Fahrenheit did a fantastic job at creating Matrix-like, awe-inspiring fight scenes. But it had difficulty connecting with the characters on an emotional level. Heavy Rain succeeds brilliantly. I genuinely found myself caring very much about all four characters. While the plot is complex, it feels organic and realistic, digging deep into themes of grief, regret, parenthood, poverty, and even police brutality. Combine that with the physical intensity that comes during many of the scenes (with an option for vibrating controls), I was as emotionally charged as I can remember while playing a video game.

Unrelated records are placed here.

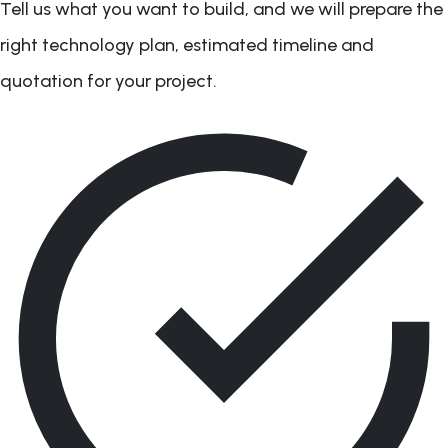
Tell us what you want to build, and we will prepare the
right technology plan, estimated timeline and
quotation for your project.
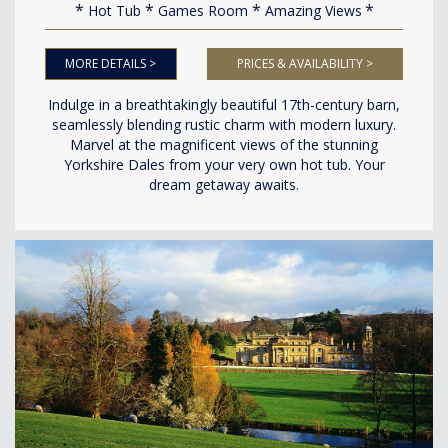
Hot Tub
Games Room
Amazing Views
MORE DETAILS >
PRICES & AVAILABILITY >
Indulge in a breathtakingly beautiful 17th-century barn,
seamlessly blending rustic charm with modern luxury.
Marvel at the magnificent views of the stunning
Yorkshire Dales from your very own hot tub. Your
dream getaway awaits.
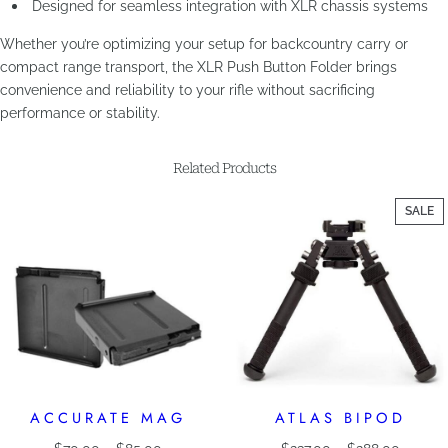
Designed for seamless integration with XLR chassis systems
Whether you’re optimizing your setup for backcountry carry or
compact range transport, the XLR Push Button Folder brings
convenience and reliability to your rifle without sacrificing
performance or stability.
Related Products
P
SALE
O
SA
ACCURATE MAG
ATLAS BIPOD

The only disappointment is that afterwards, I found myself with little desire to replay any parts of the game. One of the designers commented on how the game is only meant to be played once, with whatever story the player chooses along the way. While this does sound preposterous given the nearly 20 endings and multiple paths, I can see their point. I couldn’t get invested in an alternate version of events; I loved the one I made.
I did go to YouTube and watched all the scene variations and possible endings. I’m glad I did, as it just further impressed me how such a complex story could go so many ways depending on the player. Though it also felt like deflating the balloon of emotions I had with my story. I would recommend not doing this right after playing, and just let the game sit with you for a while before peeking behind the curtain.
One feature I rarely used was the option to bring up the character’s thoughts at any given moment. They’re never necessary, though sometimes provide hints at what to do next if you’re feeling lost. Though I found they mostly just state the obvious emotions the character would be feeling at that moment and do more to distract from the mood than enhance it.
The soundtrack, composed at Abbey Road, complements each scene wonderfully. Tense moments are not overplayed, and calmer moments are allowed to breath as you take in the ambient sounds of real life. The cinematic graphics still hold up today. Characters move around realistically, and other than the troublesome horse teeth, facial features are distinct and not distracting.
Telling a mature, complex story with heavy doses of action and player choice is a rarity. Heavy Rain succeeds in every way and is one of the best games I’ve ever played.